I am trying to tune my NAS, running openfiler, and wondering why I'm getting relatively poor read performance from 4 WD RE3 drives in RAID 5.
EDIT: Please note I am talking about the buffered disk read speed not cached speeds
EDIT: Changed formatting to make clear there are two sets of output.
When I run hdparm on the meta device I get the levels of performance I'd expect, drop to the volume and it's a third the speed !
Any one any idea why ? Is LVM that bad ?
Dean
Meta device /dev/md0 results
[root@nas2 etc]# hdparm -tT /dev/md0 /dev/md0: Timing cached reads: 4636 MB in 2.00 seconds = 2318.96 MB/sec Timing buffered disk reads: 524 MB in 3.01 seconds = 174.04 MB/sec
Vol group /dev/mapper/vg1-vol1 results
[root@nas2 etc]# hdparm -tT /dev/mapper/vg1-vol1 /dev/mapper/vg1-vol1: Timing cached reads: 4640 MB in 2.00 seconds = 2320.28 MB/sec Timing buffered disk reads: 200 MB in 3.01 seconds = 66.43 MB/sec
Edit: See section from the hdparm man page which suggest this is perfectly valid test for sequential read performance which is the issue I am trying to resolve.

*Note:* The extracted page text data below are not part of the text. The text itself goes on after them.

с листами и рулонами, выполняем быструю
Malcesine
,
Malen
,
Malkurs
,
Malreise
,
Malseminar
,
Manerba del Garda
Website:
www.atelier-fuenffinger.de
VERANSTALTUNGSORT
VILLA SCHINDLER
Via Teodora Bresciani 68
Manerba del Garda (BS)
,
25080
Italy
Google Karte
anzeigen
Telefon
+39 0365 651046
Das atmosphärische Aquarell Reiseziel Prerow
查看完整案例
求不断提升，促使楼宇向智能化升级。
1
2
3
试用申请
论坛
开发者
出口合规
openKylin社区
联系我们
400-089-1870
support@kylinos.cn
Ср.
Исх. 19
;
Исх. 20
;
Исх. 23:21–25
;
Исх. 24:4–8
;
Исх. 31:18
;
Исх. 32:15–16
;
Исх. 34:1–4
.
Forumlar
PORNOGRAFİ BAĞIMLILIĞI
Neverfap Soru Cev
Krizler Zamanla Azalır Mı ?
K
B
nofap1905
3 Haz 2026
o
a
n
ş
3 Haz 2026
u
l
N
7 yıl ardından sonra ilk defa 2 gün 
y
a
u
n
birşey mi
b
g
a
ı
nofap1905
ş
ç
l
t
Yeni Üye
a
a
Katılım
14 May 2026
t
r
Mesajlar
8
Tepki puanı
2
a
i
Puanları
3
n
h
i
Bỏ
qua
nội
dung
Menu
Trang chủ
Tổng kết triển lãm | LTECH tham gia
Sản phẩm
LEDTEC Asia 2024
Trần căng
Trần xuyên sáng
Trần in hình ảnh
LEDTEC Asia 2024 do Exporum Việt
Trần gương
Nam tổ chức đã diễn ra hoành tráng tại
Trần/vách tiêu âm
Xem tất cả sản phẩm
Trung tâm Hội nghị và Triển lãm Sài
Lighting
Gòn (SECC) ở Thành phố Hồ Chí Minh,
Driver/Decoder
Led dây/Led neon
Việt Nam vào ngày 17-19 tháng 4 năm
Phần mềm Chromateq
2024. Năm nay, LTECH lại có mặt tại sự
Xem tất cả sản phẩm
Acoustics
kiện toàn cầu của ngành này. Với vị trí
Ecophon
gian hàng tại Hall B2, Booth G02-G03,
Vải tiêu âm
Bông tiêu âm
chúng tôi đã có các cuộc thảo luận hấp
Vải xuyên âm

-t Perform timings of device reads for benchmark and comparison purposes. For meaningful results, this operation should be repeated 2-3 times on an otherwise inactive system (no other active processes) with at least a couple of megabytes of free memory. This displays the speed of reading through the buffer cache to the disk without any prior caching of data. This measurement is an indication of how fast the drive can sustain sequential data reads under Linux, without any filesystem overhead. To ensure accurate measurements, the buffer cache is flushed during the processing of -t using the BLKFLSBUF ioctl. If the -T flag is also specified, then a correction factor based on the outcome of -T will be incorporated into the result reported for the -t operation.
The default readahead settings for LVM are really pessimistic. Try
blockdev --setra 8192 /dev/vg1/vol1
and see what that bumps your LVM performance up to. You will always take a performance hit using LVM; we measure it on properly configured systems at about 10% of underlying block device performance.I don't have a good explanation, but I can confirm the results.
Testing of RAID (raid5, 4x1.5TB drives)
test of volume which is uses md2 as the physical device.
I made the change proposed by womble and saw results like this.
Make sure that you compare apples to apples.
hdparm -t
reads from the beginning of the device which is also the fastest part of your disk if you're giving it a whole disk (and it's spinning platters).Make sure you compare it with a LV from the beginning of the disk.
To see the mapping use
pvdisplay -m
.(okay, granted, the difference in numbers may be negligible. But at least think about it :)
The workload created by hdparm -T is not representative for almost any use case except streaming reads from a single large file. Also, if performance is a concern, don't use raid5.
You can figure out where hdparm is spending its time with blktrace (if it's in I/O) or oprofile (if it's on CPU). Knowing the LVM setup would also help (pvdisplay, vgdisplay, lvdisplay).